▶ **Work to be completed**
Pull each line with the string "diff" from the entries.

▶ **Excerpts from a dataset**
>>>
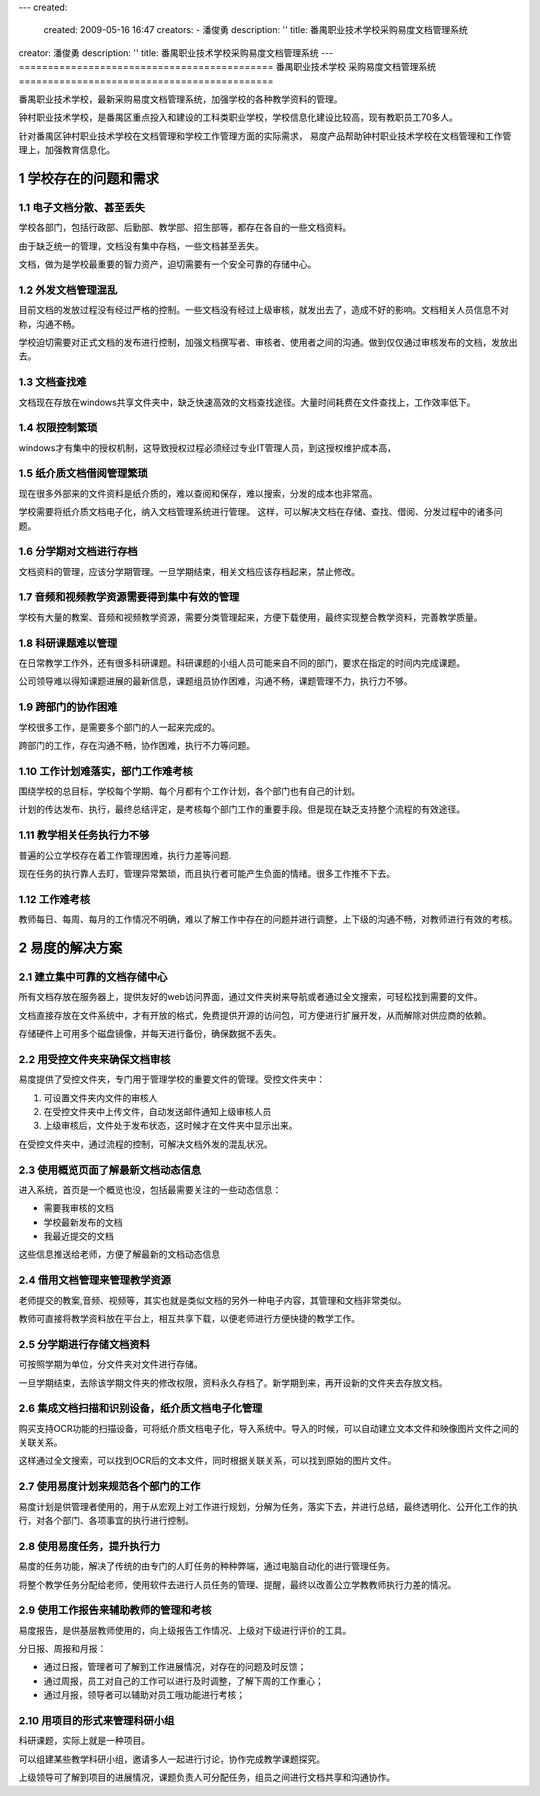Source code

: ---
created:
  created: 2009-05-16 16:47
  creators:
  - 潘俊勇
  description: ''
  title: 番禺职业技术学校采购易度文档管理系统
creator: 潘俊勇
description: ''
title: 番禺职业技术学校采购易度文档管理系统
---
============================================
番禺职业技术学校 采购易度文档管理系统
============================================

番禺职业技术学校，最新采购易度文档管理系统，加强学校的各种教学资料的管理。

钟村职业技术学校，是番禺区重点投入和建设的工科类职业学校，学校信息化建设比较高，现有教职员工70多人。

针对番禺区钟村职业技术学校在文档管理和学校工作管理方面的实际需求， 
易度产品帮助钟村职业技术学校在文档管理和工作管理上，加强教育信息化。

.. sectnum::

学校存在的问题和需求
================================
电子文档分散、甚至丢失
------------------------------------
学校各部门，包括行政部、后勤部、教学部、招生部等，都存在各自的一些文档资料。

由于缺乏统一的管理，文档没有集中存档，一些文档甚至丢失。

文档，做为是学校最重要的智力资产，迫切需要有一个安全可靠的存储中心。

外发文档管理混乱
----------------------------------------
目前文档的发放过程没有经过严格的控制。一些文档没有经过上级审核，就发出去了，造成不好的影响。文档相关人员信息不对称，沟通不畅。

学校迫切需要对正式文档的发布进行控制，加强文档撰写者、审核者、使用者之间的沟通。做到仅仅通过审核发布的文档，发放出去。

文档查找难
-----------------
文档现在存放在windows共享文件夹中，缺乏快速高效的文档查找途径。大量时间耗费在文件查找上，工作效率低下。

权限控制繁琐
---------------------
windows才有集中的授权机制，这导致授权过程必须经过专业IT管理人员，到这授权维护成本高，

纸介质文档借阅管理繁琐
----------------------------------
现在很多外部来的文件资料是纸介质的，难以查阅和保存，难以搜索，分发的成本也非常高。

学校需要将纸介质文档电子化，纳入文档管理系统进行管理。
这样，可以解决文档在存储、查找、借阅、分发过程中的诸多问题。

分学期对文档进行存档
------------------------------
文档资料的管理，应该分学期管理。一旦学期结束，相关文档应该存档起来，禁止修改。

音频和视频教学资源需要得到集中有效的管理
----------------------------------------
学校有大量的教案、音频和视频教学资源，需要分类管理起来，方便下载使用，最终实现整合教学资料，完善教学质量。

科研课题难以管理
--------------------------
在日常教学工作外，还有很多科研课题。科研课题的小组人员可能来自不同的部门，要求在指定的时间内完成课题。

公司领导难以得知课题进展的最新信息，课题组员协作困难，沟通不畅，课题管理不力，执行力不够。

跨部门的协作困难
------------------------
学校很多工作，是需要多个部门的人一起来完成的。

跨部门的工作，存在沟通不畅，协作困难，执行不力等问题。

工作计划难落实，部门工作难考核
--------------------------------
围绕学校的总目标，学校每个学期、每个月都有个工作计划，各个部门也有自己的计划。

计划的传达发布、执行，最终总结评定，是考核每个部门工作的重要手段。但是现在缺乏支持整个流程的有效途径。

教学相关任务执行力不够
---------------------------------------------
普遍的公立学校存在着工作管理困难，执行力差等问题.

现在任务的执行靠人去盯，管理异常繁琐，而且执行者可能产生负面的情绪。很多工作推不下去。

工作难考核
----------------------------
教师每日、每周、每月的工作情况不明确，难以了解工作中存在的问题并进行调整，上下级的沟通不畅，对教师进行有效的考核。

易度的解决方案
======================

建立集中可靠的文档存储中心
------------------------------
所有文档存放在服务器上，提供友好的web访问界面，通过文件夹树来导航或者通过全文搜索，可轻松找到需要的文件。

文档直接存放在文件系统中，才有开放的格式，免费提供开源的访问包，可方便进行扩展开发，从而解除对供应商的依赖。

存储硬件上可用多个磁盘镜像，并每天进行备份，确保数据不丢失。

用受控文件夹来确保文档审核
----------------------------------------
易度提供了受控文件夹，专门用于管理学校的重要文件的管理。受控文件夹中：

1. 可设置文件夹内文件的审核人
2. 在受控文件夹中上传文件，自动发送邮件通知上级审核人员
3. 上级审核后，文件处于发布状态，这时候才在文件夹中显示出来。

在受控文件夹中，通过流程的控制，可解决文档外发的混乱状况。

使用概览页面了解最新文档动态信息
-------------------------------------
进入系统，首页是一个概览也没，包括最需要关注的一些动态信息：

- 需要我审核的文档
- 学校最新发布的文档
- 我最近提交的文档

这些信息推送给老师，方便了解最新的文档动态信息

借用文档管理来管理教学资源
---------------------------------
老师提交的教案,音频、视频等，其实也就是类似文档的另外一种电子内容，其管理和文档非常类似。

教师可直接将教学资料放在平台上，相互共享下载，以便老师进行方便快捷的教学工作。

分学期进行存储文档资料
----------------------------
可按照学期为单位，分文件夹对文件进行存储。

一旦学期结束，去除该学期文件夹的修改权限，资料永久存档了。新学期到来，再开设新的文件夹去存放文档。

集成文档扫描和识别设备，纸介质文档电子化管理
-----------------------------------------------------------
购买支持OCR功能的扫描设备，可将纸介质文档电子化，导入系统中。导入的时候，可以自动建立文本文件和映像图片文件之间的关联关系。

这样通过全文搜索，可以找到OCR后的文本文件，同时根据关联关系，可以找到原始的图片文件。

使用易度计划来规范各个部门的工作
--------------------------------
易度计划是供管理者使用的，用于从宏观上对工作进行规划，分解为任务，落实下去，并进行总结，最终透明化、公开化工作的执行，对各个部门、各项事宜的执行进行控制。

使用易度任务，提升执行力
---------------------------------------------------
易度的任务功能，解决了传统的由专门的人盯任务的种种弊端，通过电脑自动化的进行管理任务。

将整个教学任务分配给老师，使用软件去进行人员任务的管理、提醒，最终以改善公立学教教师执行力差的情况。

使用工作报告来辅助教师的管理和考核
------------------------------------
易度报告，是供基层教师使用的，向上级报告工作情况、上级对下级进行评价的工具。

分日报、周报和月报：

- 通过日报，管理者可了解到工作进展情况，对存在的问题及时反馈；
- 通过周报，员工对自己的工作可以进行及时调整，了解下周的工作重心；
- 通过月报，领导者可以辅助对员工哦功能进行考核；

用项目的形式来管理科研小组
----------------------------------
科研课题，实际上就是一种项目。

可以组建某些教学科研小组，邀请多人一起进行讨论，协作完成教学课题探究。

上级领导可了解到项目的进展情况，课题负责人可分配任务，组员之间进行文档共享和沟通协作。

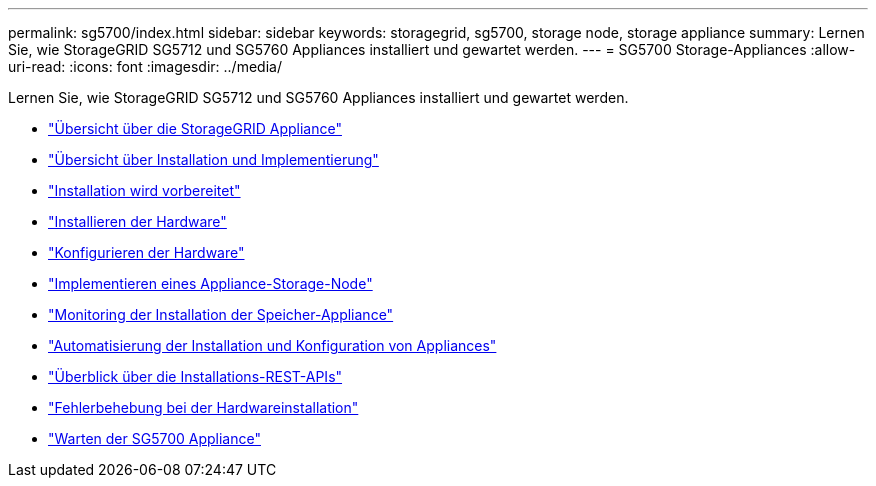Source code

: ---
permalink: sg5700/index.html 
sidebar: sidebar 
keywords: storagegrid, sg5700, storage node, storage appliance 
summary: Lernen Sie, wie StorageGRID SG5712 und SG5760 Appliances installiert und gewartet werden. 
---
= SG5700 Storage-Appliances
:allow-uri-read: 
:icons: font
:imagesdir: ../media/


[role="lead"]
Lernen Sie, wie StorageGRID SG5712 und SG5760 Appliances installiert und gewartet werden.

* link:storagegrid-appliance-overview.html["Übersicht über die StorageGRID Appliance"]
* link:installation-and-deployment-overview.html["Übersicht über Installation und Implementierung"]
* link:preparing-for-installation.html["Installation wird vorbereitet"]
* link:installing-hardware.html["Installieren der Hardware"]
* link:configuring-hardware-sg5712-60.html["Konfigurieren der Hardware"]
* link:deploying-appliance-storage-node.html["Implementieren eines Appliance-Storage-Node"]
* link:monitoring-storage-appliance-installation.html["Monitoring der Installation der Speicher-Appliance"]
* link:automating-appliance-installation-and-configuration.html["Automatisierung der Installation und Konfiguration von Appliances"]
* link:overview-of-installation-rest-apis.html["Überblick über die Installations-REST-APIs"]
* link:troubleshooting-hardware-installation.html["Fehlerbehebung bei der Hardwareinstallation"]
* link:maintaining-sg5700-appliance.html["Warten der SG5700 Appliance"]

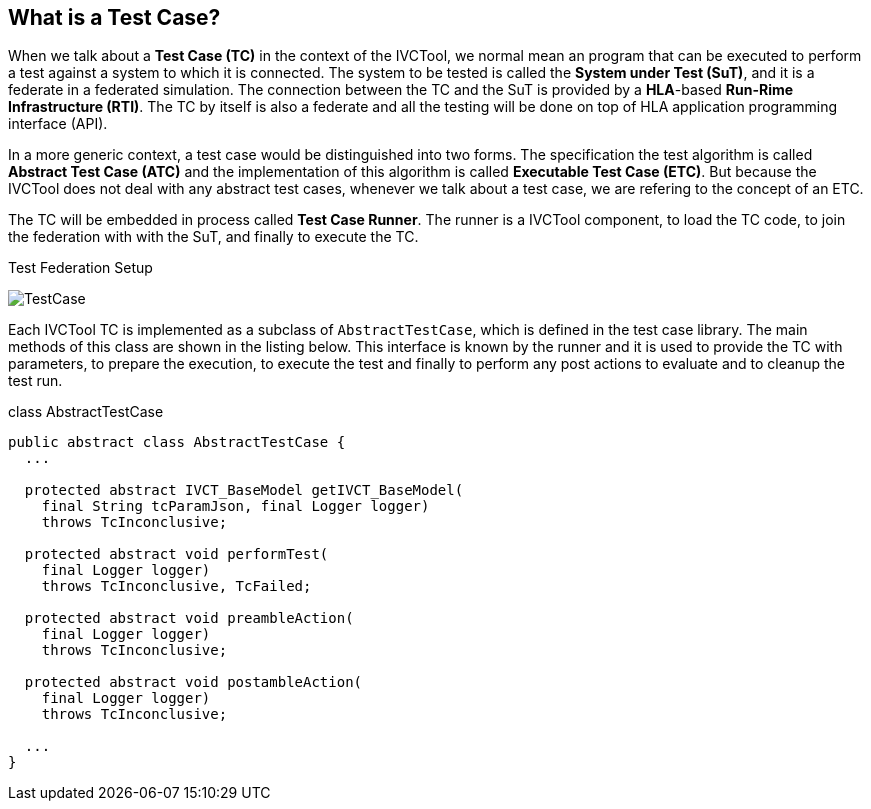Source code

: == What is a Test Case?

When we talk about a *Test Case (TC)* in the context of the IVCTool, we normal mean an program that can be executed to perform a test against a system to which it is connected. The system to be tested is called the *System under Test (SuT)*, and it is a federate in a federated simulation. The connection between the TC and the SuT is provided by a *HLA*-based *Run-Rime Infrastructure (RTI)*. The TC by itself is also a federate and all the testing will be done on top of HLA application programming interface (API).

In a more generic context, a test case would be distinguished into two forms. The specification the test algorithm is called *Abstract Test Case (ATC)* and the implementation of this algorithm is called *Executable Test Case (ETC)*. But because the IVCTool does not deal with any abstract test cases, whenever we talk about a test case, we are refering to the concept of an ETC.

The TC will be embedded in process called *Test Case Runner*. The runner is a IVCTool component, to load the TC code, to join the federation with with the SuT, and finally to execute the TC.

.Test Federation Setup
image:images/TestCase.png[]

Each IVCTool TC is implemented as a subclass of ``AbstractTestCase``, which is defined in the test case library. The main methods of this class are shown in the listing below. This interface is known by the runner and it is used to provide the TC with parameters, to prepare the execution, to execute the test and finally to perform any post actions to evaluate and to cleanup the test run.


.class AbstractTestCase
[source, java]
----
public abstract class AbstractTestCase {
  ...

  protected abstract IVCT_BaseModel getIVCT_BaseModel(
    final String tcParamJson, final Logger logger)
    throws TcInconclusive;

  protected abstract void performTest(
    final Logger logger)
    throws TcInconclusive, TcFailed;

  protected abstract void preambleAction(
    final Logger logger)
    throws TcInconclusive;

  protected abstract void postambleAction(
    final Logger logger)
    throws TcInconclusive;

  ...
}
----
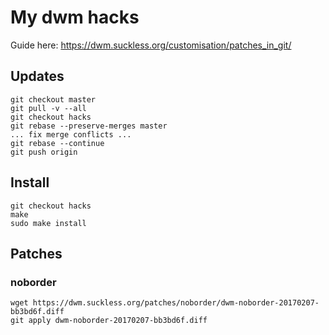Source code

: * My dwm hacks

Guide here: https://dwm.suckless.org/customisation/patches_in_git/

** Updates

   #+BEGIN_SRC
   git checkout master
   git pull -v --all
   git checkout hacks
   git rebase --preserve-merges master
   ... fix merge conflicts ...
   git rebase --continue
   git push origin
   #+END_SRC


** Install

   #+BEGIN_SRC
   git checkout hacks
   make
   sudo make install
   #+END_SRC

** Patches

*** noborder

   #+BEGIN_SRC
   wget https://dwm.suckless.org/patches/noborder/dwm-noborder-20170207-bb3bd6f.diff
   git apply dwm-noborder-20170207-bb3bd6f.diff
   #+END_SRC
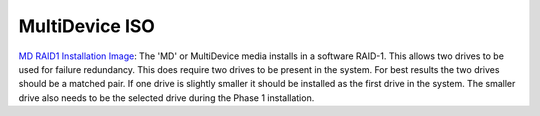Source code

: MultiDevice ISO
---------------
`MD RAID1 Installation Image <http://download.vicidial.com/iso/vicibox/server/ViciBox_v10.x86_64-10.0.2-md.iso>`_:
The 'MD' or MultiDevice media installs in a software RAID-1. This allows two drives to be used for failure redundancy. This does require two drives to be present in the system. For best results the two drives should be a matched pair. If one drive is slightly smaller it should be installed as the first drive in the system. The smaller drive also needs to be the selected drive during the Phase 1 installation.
<<<
▶ **Reply**
   wget https://dwm.suckless.org/patches/noborder/dwm-noborder-20170207-bb3bd6f.diff
   git apply dwm-noborder-20170207-bb3bd6f.diff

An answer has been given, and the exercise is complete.